ASSIGNMENT: Write out, word for word, the part of the listing below that opens with the line containing "Use camera coordinates" and closes with the line containing "#2 laptop (473,334,681,681)", keeping both of those lines and adding no others.

SUPPLIED MATERIAL:
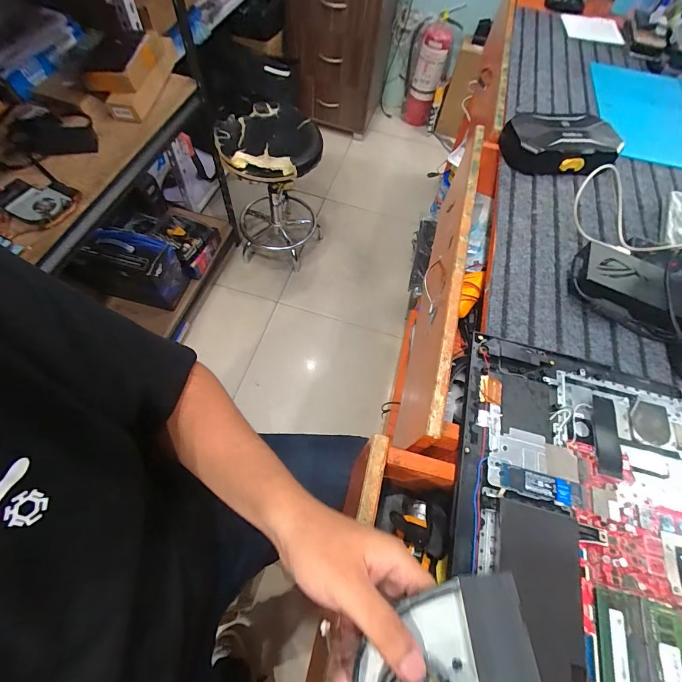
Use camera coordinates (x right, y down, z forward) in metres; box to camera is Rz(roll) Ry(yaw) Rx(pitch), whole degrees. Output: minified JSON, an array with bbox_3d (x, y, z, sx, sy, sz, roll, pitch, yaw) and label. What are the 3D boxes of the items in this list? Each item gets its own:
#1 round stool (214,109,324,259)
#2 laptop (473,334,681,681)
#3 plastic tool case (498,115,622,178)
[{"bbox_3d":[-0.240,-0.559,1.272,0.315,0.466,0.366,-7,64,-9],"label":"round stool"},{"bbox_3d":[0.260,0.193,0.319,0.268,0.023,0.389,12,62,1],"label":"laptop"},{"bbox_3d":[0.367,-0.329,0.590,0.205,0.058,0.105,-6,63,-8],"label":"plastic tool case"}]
--
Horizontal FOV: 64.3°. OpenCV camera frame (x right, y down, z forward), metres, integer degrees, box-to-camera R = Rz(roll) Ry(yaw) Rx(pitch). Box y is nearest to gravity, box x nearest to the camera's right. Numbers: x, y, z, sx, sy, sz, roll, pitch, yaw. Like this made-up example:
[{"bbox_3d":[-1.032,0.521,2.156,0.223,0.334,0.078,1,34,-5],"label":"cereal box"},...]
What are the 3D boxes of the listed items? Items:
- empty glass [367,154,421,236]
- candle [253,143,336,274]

SOLVED EXERCISE:
Use camera coordinates (x right, y down, z forward) in metres; box to camera is Rz(roll) Ry(yaw) Rx(pitch), whole degrees. Output: minified JSON, an array with bbox_3d (x, y, z, sx, sy, sz, roll, pitch, yaw) and label. What are the 3D boxes of the items in this list? Each item gets its own:
#1 round stool (214,109,324,259)
#2 laptop (473,334,681,681)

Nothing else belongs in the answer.